About this task> Reproduce word for word the portion of the weaving patent text below that opens with the words containing "Method for weaving, more" and closes with "in extreme position.".

EP0534523A1

EP0534523A1 - Method for weaving and device for driving weaving frames applied for this purpose

Info

Publication number: EP0534523A1
Application number: EP92202755A
Authority: EP
Inventors: Daniel Beyaert; Ignace Meyns; Henry Shaw
Original assignee: Picanol NV
Current assignee: Picanol NV
Priority date: 1991-09-23
Filing date: 1992-09-10
Publication date: 1993-03-31
Also published as: BE1005399A3; US5273079A

Abstract

Method for weaving, more especially whereby use is made of a set of weaving frames (6A-6D) of which in each weaving cycle a number of weaving frames are held in a same extreme position, while all remaining weaving frames are moved, and whereby different tensions are provided for the top and bottom warp threads (2A-2D) at the moment of the beating up, characterized in that a weaving shed (9) is formed whereby at the moment of crossing of the weaving frames changing position the length of the course followed by the crossing warp threads is equal or almost equal to the length of the course followed by the warp threads held in extreme position.

Information provided>
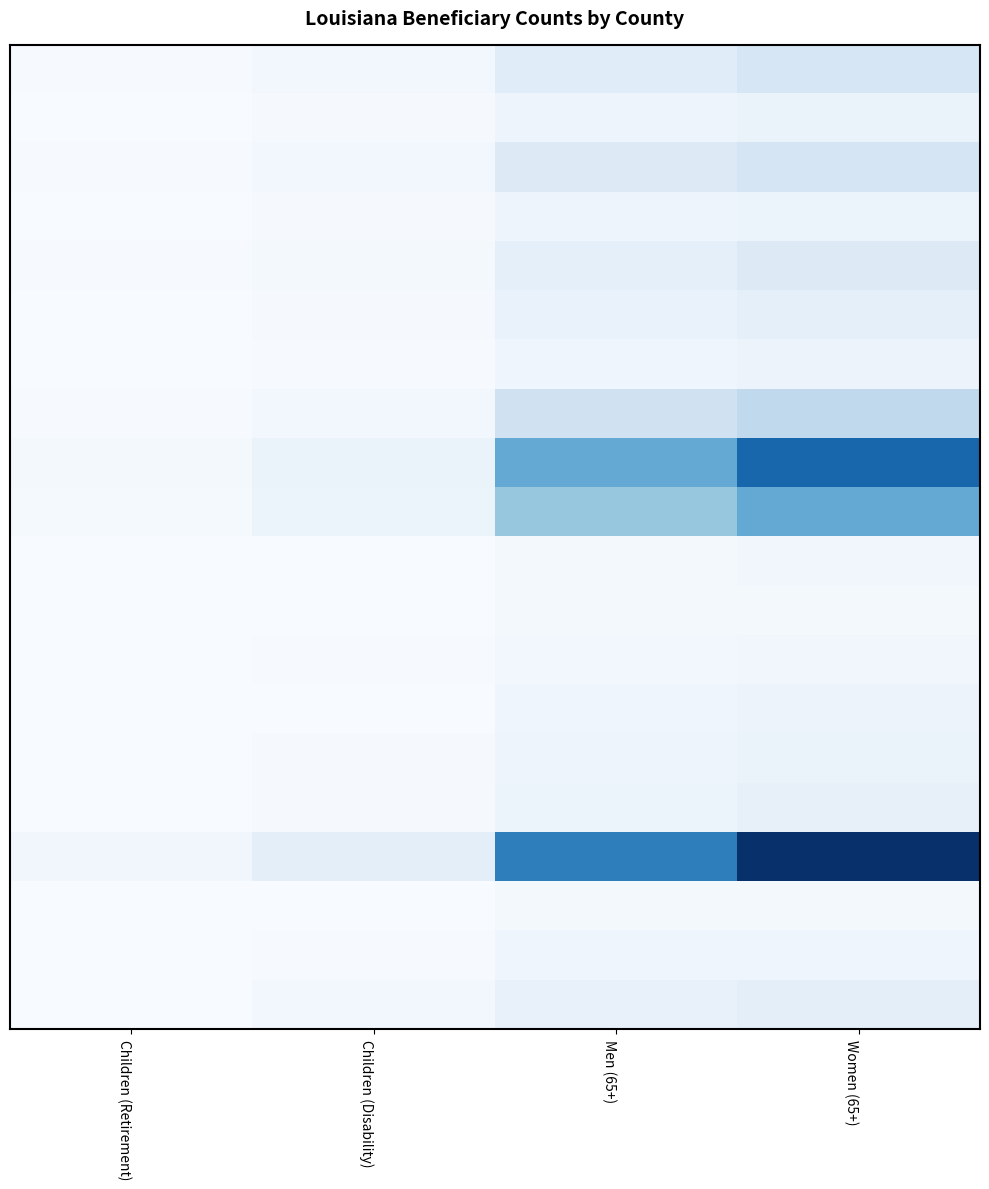

At which category is the sum across all series the highest?

Women (65+)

Written solution>
Method for weaving, more especially whereby use is made of a set of weaving frames (6A-6D) of which in each weaving cycle a number of weaving frames are held in a same extreme position, while all remaining weaving frames are moved, and whereby different tensions are provided for the top and bottom warp threads (2A-2D) at the moment of the beating up, characterized in that a weaving shed (9) is formed whereby at the moment of crossing of the weaving frames changing position the length of the course followed by the crossing warp threads is equal or almost equal to the length of the course followed by the warp threads held in extreme position.